AIM OF THE TASK: Reproduce the records verbatim from their first line through the line that contains "OEM 금속 저소음 공기 벽문 쿨 산업 원심 공기 커튼", and include that line.
= = =
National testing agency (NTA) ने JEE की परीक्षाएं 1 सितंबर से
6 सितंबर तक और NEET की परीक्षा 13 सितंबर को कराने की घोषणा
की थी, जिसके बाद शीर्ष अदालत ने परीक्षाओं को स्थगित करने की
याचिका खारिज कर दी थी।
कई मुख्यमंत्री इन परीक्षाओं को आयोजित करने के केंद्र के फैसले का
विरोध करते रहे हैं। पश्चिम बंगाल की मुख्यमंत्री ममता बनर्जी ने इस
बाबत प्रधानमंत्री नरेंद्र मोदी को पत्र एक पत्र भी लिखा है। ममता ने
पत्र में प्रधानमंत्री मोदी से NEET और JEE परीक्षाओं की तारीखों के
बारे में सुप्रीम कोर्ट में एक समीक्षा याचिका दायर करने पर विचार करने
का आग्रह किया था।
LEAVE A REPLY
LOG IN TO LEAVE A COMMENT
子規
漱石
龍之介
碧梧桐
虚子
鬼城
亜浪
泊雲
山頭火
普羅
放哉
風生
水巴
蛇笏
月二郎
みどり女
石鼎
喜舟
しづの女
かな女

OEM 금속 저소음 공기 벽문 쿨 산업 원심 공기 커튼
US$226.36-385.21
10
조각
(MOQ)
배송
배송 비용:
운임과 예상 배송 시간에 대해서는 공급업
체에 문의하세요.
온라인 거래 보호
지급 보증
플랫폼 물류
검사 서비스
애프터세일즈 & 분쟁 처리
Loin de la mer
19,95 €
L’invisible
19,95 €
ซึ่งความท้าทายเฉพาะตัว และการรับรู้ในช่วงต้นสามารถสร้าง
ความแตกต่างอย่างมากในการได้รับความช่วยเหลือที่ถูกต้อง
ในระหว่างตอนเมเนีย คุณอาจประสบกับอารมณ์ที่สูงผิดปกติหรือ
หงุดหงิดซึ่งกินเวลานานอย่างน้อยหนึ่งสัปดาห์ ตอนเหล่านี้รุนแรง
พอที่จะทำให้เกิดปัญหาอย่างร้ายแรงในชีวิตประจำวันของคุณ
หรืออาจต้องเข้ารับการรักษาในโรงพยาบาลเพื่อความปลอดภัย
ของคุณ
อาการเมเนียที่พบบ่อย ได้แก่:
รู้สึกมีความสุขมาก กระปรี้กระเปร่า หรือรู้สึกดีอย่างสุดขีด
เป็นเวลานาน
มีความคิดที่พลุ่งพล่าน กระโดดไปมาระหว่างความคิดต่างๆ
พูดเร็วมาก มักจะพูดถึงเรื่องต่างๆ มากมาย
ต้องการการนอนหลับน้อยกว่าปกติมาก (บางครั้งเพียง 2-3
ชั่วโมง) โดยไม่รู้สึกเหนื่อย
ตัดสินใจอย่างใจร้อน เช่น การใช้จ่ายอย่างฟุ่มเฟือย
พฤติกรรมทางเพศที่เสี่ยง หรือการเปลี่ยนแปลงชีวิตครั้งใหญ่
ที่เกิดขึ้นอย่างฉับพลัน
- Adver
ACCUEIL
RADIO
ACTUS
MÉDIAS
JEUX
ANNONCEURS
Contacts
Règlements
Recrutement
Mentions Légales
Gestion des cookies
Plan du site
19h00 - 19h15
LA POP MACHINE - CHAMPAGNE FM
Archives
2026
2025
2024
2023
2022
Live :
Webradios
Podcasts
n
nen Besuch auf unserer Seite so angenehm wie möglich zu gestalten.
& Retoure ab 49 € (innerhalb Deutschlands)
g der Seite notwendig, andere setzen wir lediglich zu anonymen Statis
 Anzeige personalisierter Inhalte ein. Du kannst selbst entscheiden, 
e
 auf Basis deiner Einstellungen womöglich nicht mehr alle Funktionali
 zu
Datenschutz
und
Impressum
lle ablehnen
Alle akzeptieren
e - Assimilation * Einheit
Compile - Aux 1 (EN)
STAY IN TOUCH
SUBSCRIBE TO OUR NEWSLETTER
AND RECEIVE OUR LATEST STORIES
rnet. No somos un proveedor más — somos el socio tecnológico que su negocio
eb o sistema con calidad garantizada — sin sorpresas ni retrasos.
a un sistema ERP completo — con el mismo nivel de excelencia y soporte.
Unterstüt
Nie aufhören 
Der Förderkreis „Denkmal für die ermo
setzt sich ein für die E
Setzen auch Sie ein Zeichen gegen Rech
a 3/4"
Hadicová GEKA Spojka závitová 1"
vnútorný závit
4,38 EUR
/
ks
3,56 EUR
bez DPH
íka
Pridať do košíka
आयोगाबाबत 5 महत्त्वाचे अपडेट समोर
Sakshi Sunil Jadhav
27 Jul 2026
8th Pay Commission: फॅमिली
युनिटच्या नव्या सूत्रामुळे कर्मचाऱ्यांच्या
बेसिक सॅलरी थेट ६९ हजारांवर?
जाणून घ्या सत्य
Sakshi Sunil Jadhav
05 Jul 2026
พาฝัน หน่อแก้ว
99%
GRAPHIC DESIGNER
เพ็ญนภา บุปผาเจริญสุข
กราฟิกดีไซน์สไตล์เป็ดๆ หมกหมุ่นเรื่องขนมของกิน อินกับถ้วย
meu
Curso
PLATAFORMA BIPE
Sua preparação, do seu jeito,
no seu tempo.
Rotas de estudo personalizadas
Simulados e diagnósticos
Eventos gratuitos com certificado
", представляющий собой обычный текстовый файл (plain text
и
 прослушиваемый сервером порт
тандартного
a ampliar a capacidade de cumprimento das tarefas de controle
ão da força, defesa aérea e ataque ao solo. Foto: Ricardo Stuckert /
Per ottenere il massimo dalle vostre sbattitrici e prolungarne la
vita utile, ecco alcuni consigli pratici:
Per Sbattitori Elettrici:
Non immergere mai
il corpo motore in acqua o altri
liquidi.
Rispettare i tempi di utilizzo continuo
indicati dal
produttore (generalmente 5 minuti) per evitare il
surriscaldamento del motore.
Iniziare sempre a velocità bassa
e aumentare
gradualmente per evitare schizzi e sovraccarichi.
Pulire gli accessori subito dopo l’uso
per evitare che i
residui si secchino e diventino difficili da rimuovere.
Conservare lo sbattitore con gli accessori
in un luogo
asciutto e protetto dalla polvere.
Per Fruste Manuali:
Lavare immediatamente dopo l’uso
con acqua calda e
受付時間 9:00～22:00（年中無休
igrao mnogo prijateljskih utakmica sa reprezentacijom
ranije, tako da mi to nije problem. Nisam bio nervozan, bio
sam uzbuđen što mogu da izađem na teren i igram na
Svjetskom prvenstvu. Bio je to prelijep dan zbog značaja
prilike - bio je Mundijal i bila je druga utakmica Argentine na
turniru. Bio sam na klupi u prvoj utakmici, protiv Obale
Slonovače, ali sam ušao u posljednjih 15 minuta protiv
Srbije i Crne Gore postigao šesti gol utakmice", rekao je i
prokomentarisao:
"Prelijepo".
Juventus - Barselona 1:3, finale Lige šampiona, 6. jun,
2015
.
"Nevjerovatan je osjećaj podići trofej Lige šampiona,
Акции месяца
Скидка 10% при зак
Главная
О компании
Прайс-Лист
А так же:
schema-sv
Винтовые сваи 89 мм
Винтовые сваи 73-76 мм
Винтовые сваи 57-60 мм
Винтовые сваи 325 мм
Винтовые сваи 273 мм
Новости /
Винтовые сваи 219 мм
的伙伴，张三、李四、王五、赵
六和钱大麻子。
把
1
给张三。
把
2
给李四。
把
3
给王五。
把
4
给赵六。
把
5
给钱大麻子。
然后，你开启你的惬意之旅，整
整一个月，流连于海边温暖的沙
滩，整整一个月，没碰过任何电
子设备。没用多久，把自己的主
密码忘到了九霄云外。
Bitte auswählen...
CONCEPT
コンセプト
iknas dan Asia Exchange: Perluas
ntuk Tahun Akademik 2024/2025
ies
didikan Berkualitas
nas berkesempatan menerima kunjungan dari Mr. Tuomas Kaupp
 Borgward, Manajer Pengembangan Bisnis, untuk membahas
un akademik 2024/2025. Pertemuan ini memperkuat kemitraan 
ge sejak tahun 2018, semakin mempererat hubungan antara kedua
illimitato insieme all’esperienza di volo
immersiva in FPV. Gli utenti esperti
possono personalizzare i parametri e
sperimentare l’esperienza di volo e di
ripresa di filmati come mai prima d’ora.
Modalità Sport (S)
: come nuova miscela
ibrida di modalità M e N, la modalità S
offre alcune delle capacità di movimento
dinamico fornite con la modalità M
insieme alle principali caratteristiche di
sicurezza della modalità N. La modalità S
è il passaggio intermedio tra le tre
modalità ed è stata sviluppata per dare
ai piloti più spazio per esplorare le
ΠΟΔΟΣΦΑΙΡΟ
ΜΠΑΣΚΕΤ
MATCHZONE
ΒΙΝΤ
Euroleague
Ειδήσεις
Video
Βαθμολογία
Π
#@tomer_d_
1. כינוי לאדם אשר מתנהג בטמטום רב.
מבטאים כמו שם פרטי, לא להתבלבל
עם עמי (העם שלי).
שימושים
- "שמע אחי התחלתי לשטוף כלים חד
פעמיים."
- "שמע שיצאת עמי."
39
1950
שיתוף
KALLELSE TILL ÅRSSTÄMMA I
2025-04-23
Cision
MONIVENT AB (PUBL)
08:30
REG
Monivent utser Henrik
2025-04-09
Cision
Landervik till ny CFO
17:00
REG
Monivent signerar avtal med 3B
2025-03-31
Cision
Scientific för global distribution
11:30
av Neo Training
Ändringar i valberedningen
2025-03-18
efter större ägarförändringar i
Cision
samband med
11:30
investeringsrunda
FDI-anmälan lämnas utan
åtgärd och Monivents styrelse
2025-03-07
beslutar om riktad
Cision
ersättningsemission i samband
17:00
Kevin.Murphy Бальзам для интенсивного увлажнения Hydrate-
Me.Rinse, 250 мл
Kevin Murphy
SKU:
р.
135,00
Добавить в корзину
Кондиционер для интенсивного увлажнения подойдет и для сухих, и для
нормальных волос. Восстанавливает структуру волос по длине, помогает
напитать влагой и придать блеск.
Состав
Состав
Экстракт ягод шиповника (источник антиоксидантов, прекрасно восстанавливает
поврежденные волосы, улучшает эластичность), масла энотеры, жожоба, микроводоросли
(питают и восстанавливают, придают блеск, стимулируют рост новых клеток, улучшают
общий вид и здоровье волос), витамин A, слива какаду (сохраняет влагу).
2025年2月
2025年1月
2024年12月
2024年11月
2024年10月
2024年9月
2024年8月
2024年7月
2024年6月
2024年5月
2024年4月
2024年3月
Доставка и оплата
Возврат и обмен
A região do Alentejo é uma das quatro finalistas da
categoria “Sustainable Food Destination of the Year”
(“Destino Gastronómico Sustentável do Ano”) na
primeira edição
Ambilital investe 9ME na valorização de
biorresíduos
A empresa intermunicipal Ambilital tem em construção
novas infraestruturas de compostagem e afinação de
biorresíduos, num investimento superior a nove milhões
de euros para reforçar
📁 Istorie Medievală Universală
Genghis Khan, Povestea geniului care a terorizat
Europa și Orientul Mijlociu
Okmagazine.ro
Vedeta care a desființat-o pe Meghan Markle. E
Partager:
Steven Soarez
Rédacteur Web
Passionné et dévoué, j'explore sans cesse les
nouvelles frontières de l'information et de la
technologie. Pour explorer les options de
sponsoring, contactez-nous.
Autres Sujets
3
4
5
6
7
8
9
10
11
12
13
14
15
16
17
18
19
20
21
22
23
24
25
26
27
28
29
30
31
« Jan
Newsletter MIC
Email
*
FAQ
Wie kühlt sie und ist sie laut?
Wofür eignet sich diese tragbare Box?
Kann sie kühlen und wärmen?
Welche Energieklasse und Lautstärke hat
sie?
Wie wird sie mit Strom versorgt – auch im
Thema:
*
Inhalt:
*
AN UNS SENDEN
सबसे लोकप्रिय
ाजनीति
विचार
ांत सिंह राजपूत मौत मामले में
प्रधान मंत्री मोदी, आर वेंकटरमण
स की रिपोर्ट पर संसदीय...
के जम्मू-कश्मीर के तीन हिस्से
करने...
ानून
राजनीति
= = =
FINAL ANSWER:
National testing agency (NTA) ने JEE की परीक्षाएं 1 सितंबर से
6 सितंबर तक और NEET की परीक्षा 13 सितंबर को कराने की घोषणा
की थी, जिसके बाद शीर्ष अदालत ने परीक्षाओं को स्थगित करने की
याचिका खारिज कर दी थी।
कई मुख्यमंत्री इन परीक्षाओं को आयोजित करने के केंद्र के फैसले का
विरोध करते रहे हैं। पश्चिम बंगाल की मुख्यमंत्री ममता बनर्जी ने इस
बाबत प्रधानमंत्री नरेंद्र मोदी को पत्र एक पत्र भी लिखा है। ममता ने
पत्र में प्रधानमंत्री मोदी से NEET और JEE परीक्षाओं की तारीखों के
बारे में सुप्रीम कोर्ट में एक समीक्षा याचिका दायर करने पर विचार करने
का आग्रह किया था।
LEAVE A REPLY
LOG IN TO LEAVE A COMMENT
子規
漱石
龍之介
碧梧桐
虚子
鬼城
亜浪
泊雲
山頭火
普羅
放哉
風生
水巴
蛇笏
月二郎
みどり女
石鼎
喜舟
しづの女
かな女

OEM 금속 저소음 공기 벽문 쿨 산업 원심 공기 커튼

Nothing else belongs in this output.